De raad bepaalt in de rechtspositieregeling de nadere algemene regels voor het indienen van de aanvragen en het toekennen van het verlof met dien verstande dat het personeelslid het omstandigheidsverlof, vermeld in het eerste lid, 3°, op de volgende wijze opneemt:
- de eerste drie dagen tijdens de periode die begint te lopen op de dag van het overlijden en eindigt op de dag van de begrafenis;
- de zeven resterende dagen tijdens het jaar dat volgt op de dag van het overlijden.
Het omstandigheidsverlof is in alle gevallen bezoldigd, met uitzondering van het omstandigheidsverlof voor een gebeurtenis als vermeld in het eerste lid, 2°.
Voor het omstandigheidsverlof voor een gebeurtenis als vermeld in het eerste lid, 2°, hebben statutaire personeelsleden gedurende de eerste tien dagen recht op 100% van hun salaris en gedurende de tien resterende dagen recht op 82% van hun salaris.

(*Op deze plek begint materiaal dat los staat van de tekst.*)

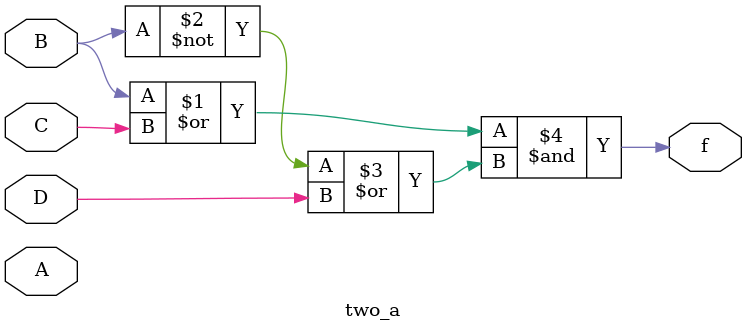
<source format=v>
module two_a(A, B, C, D, f);
	input A, B, C, D;
	output f;
	
	assign f=(B|C)&(~B|D);
endmodule

</source>
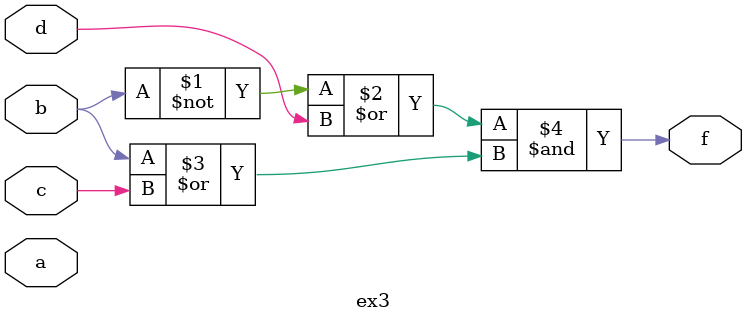
<source format=v>
module ex3(a,b,c,d,f);
input a, b, c, d;
output f;
//continuous assignment
assign f=(~b|d)&(b|c);
endmodule

</source>
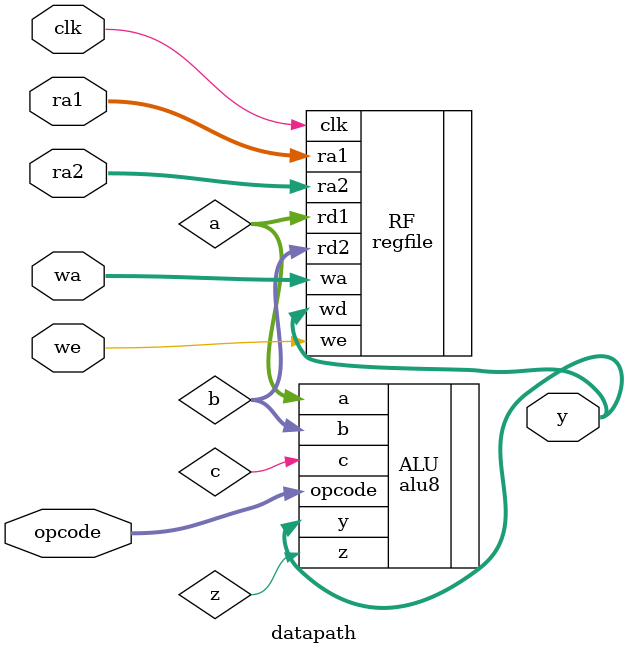
<source format=v>

module datapath (clk,we,ra1,ra2,wa,opcode,y);
  input clk;
  input we;
  input [1:0] ra1, ra2, wa;
  input [2:0] opcode;
  output [7:0] y;

  wire [7:0] a, b;  // data from RegFile to ALU
  wire z, c;        // flags from ALU

  // Register File instance
  regfile RF (
    .clk(clk),
    .we(we),
    .ra1(ra1),
    .ra2(ra2),
    .wa(wa),
    .wd(y),       // ALU result goes back to RegFile
    .rd1(a),
    .rd2(b)
  );

  // ALU instance
  alu8 ALU (
    .a(a),
    .b(b),
    .opcode(opcode),
    .y(y),
    .z(z),
    .c(c)
  );

endmodule

</source>
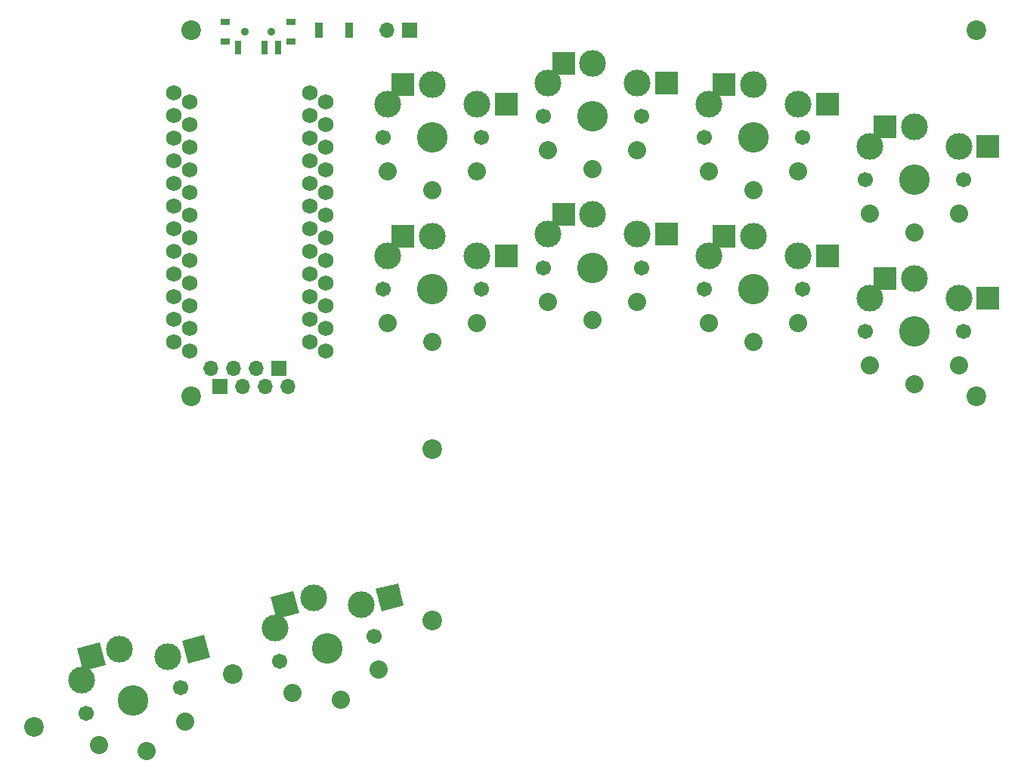
<source format=gbr>
%TF.GenerationSoftware,KiCad,Pcbnew,5.1.8*%
%TF.CreationDate,2021-02-20T18:00:33-06:00*%
%TF.ProjectId,small-paintbrush-hotswap,736d616c-6c2d-4706-9169-6e7462727573,rev?*%
%TF.SameCoordinates,Original*%
%TF.FileFunction,Soldermask,Bot*%
%TF.FilePolarity,Negative*%
%FSLAX46Y46*%
G04 Gerber Fmt 4.6, Leading zero omitted, Abs format (unit mm)*
G04 Created by KiCad (PCBNEW 5.1.8) date 2021-02-20 18:00:33*
%MOMM*%
%LPD*%
G01*
G04 APERTURE LIST*
%ADD10C,2.200000*%
%ADD11C,1.752600*%
%ADD12C,1.701800*%
%ADD13C,3.000000*%
%ADD14C,3.429000*%
%ADD15C,2.032000*%
%ADD16C,0.100000*%
%ADD17R,2.600000X2.600000*%
%ADD18O,1.700000X1.700000*%
%ADD19R,1.700000X1.700000*%
%ADD20R,0.900000X1.700000*%
%ADD21C,0.900000*%
%ADD22R,1.000000X0.800000*%
%ADD23R,0.700000X1.500000*%
G04 APERTURE END LIST*
D10*
%TO.C,REF\u002A\u002A*%
X61320527Y-99739383D03*
%TD*%
%TO.C,REF\u002A\u002A*%
X105901738Y-68599424D03*
%TD*%
%TO.C,REF\u002A\u002A*%
X105909097Y-87788291D03*
%TD*%
%TO.C,REF\u002A\u002A*%
X83536821Y-93786545D03*
%TD*%
%TO.C,REF\u002A\u002A*%
X78901739Y-62599424D03*
%TD*%
D11*
%TO.C,U2*%
X92221739Y-28629424D03*
X92221739Y-31169424D03*
X92221739Y-33709424D03*
X92221739Y-36249424D03*
X92221739Y-38789424D03*
X92221739Y-41329424D03*
X92221739Y-43869424D03*
X92221739Y-46409424D03*
X92221739Y-48949424D03*
X92221739Y-51489424D03*
X92221739Y-54029424D03*
X76981739Y-56569424D03*
X76981739Y-54029424D03*
X76981739Y-51489424D03*
X76981739Y-48949424D03*
X76981739Y-46409424D03*
X76981739Y-43869424D03*
X76981739Y-41329424D03*
X76981739Y-38789424D03*
X76981739Y-36249424D03*
X76981739Y-33709424D03*
X76981739Y-31169424D03*
X92221739Y-56569424D03*
X76981739Y-28629424D03*
%TD*%
D12*
%TO.C,KEY10*%
X88812210Y-92369388D03*
X99437394Y-89522378D03*
D13*
X88324601Y-88617756D03*
D14*
X94124802Y-90945883D03*
D15*
X99937944Y-93322306D03*
X95651834Y-96644845D03*
D13*
X92584829Y-85198624D03*
X97983860Y-86029566D03*
D16*
G36*
X88502183Y-87638425D02*
G01*
X87829254Y-85127018D01*
X90340661Y-84454089D01*
X91013590Y-86965496D01*
X88502183Y-87638425D01*
G37*
G36*
X100228028Y-86774102D02*
G01*
X99555099Y-84262695D01*
X102066506Y-83589766D01*
X102739435Y-86101173D01*
X100228028Y-86774102D01*
G37*
D15*
X90278685Y-95910496D03*
%TD*%
D12*
%TO.C,KEY9*%
X67116082Y-98186469D03*
X77741266Y-95339459D03*
D13*
X66628473Y-94434837D03*
D14*
X72428674Y-96762964D03*
D15*
X78241816Y-99139387D03*
X73955706Y-102461926D03*
D13*
X70888701Y-91015705D03*
X76287732Y-91846647D03*
D16*
G36*
X66806055Y-93455506D02*
G01*
X66133126Y-90944099D01*
X68644533Y-90271170D01*
X69317462Y-92782577D01*
X66806055Y-93455506D01*
G37*
G36*
X78531900Y-92591183D02*
G01*
X77858971Y-90079776D01*
X80370378Y-89406847D01*
X81043307Y-91918254D01*
X78531900Y-92591183D01*
G37*
D15*
X68582557Y-101727577D03*
%TD*%
D12*
%TO.C,KEY3*%
X136401739Y-33599426D03*
X147401739Y-33599426D03*
D13*
X136901739Y-29849426D03*
D14*
X141901739Y-33599426D03*
D15*
X146901739Y-37399426D03*
X141901739Y-39499426D03*
D13*
X141901739Y-27649426D03*
X146901739Y-29849426D03*
D17*
X138626739Y-27649426D03*
X150176739Y-29849426D03*
D15*
X136901739Y-37399426D03*
%TD*%
D12*
%TO.C,KEY8*%
X154401739Y-55349423D03*
X165401739Y-55349423D03*
D13*
X154901739Y-51599423D03*
D14*
X159901739Y-55349423D03*
D15*
X164901739Y-59149423D03*
X159901739Y-61249423D03*
D13*
X159901739Y-49399423D03*
X164901739Y-51599423D03*
D17*
X156626739Y-49399423D03*
X168176739Y-51599423D03*
D15*
X154901739Y-59149423D03*
%TD*%
D12*
%TO.C,KEY7*%
X136401739Y-50599426D03*
X147401739Y-50599426D03*
D13*
X136901739Y-46849426D03*
D14*
X141901739Y-50599426D03*
D15*
X146901739Y-54399426D03*
X141901739Y-56499426D03*
D13*
X141901739Y-44649426D03*
X146901739Y-46849426D03*
D17*
X138626739Y-44649426D03*
X150176739Y-46849426D03*
D15*
X136901739Y-54399426D03*
%TD*%
%TO.C,KEY6*%
X118901739Y-52019424D03*
D17*
X132176739Y-44469424D03*
X120626739Y-42269424D03*
D13*
X128901739Y-44469424D03*
X123901739Y-42269424D03*
D15*
X123901739Y-54119424D03*
X128901739Y-52019424D03*
D14*
X123901739Y-48219424D03*
D13*
X118901739Y-44469424D03*
D12*
X129401739Y-48219424D03*
X118401739Y-48219424D03*
%TD*%
%TO.C,KEY5*%
X100401736Y-50599424D03*
X111401736Y-50599424D03*
D13*
X100901736Y-46849424D03*
D14*
X105901736Y-50599424D03*
D15*
X110901736Y-54399424D03*
X105901736Y-56499424D03*
D13*
X105901736Y-44649424D03*
X110901736Y-46849424D03*
D17*
X102626736Y-44649424D03*
X114176736Y-46849424D03*
D15*
X100901736Y-54399424D03*
%TD*%
D12*
%TO.C,KEY4*%
X154401737Y-38349424D03*
X165401737Y-38349424D03*
D13*
X154901737Y-34599424D03*
D14*
X159901737Y-38349424D03*
D15*
X164901737Y-42149424D03*
X159901737Y-44249424D03*
D13*
X159901737Y-32399424D03*
X164901737Y-34599424D03*
D17*
X156626737Y-32399424D03*
X168176737Y-34599424D03*
D15*
X154901737Y-42149424D03*
%TD*%
%TO.C,KEY2*%
X118901737Y-35019424D03*
D17*
X132176737Y-27469424D03*
X120626737Y-25269424D03*
D13*
X128901737Y-27469424D03*
X123901737Y-25269424D03*
D15*
X123901737Y-37119424D03*
X128901737Y-35019424D03*
D14*
X123901737Y-31219424D03*
D13*
X118901737Y-27469424D03*
D12*
X129401737Y-31219424D03*
X118401737Y-31219424D03*
%TD*%
%TO.C,KEY1*%
X100401737Y-33599424D03*
X111401737Y-33599424D03*
D13*
X100901737Y-29849424D03*
D14*
X105901737Y-33599424D03*
D15*
X110901737Y-37399424D03*
X105901737Y-39499424D03*
D13*
X105901737Y-27649424D03*
X110901737Y-29849424D03*
D17*
X102626737Y-27649424D03*
X114176737Y-29849424D03*
D15*
X100901737Y-37399424D03*
%TD*%
D11*
%TO.C,U1*%
X94021737Y-29629424D03*
X78781737Y-57569424D03*
X94021737Y-32169424D03*
X94021737Y-34709424D03*
X94021737Y-37249424D03*
X94021737Y-39789424D03*
X94021737Y-42329424D03*
X94021737Y-44869424D03*
X94021737Y-47409424D03*
X94021737Y-49949424D03*
X94021737Y-52489424D03*
X94021737Y-55029424D03*
X94021737Y-57569424D03*
X78781737Y-55029424D03*
X78781737Y-52489424D03*
X78781737Y-49949424D03*
X78781737Y-47409424D03*
X78781737Y-44869424D03*
X78781737Y-42329424D03*
X78781737Y-39789424D03*
X78781737Y-37249424D03*
X78781737Y-34709424D03*
X78781737Y-32169424D03*
X78781737Y-29629424D03*
%TD*%
D18*
%TO.C,J3*%
X89721739Y-61499424D03*
X87181739Y-61499424D03*
X84641739Y-61499424D03*
D19*
X82101739Y-61499424D03*
%TD*%
D18*
%TO.C,J2*%
X81081737Y-59499424D03*
X83621737Y-59499424D03*
X86161737Y-59499424D03*
D19*
X88701737Y-59499424D03*
%TD*%
D10*
%TO.C,REF\u002A\u002A*%
X78901736Y-21599424D03*
%TD*%
%TO.C,REF\u002A\u002A*%
X166901739Y-62599426D03*
%TD*%
%TO.C,REF\u002A\u002A*%
X166901737Y-21599424D03*
%TD*%
D20*
%TO.C,PUSH1*%
X96601737Y-21599425D03*
X93201737Y-21599425D03*
%TD*%
D21*
%TO.C,SW2*%
X84901737Y-21769425D03*
X87901737Y-21769425D03*
%TD*%
D22*
%TO.C,SW1*%
X82751737Y-22879425D03*
X90051737Y-22879425D03*
X90051737Y-20669425D03*
X82751737Y-20669425D03*
D23*
X88651737Y-23529425D03*
X87151737Y-23529425D03*
X84151737Y-23529425D03*
D21*
X87901737Y-21769425D03*
X84901737Y-21769425D03*
%TD*%
D18*
%TO.C,J1*%
X100861737Y-21599424D03*
D19*
X103401737Y-21599424D03*
%TD*%
M02*

</source>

Om het salaris te bepalen, wordt het salaris begrensd op 26.230 euro tegen 100%.
Voor het contractuele personeelslid wordt het omstandigheidsverlof voor een gebeurtenis als vermeld in het eerste lid, 2°, toegekend conform de regeling, vermeld in artikel 30, § 2, van de wet van 3 juli 1978 betreffende de arbeidsovereenkomsten.
Voor het personeelslid dat conform paragraaf 2 dienstvrijstelling heeft gekregen voor de gebeurtenis, vermeld in het eerste lid, 2°, worden die dagen dienstvrijstelling verminderd met het aantal dagen, vermeld in het eerste lid, 2°.
Artikel 68
De raad kan in de rechtspositieregeling bepalen dat statutaire personeelsleden door de aanstellende overheid in tijdelijke afwezigheid worden gesteld als ze hun functie niet kunnen uitoefenen wegens overmacht als vermeld in artikel 47, §2, derde lid.
Bij de toepassing van het eerste lid geldt dat als de contractuele personeelsleden met toestemming van de Rijksdienst voor Arbeidsvoorziening in tijdelijke werkloosheid kunnen worden geplaatst, de statutaire personeelsleden op grond van dezelfde motieven in tijdelijke afwezigheid wegens overmacht kunnen worden gesteld.
De statutaire personeelsleden die in tijdelijke afwezigheid zijn gesteld als vermeld in het eerste lid, behouden hun aanspraken op de verhogingen als vermeld in artikel 25, eerste lid, 2°. Ze genieten een wachtgeld dat gelijk is aan 80% van het laatste activiteitssalaris, en berekend wordt volgens de regels die van toepassing zouden zijn geweest als het statutaire personeelslid nog in effectieve actieve dienst was gebleven. Om het salaris te bepalen, wordt het salaris op jaarbasis begrensd op 26.230 euro tegen 100%.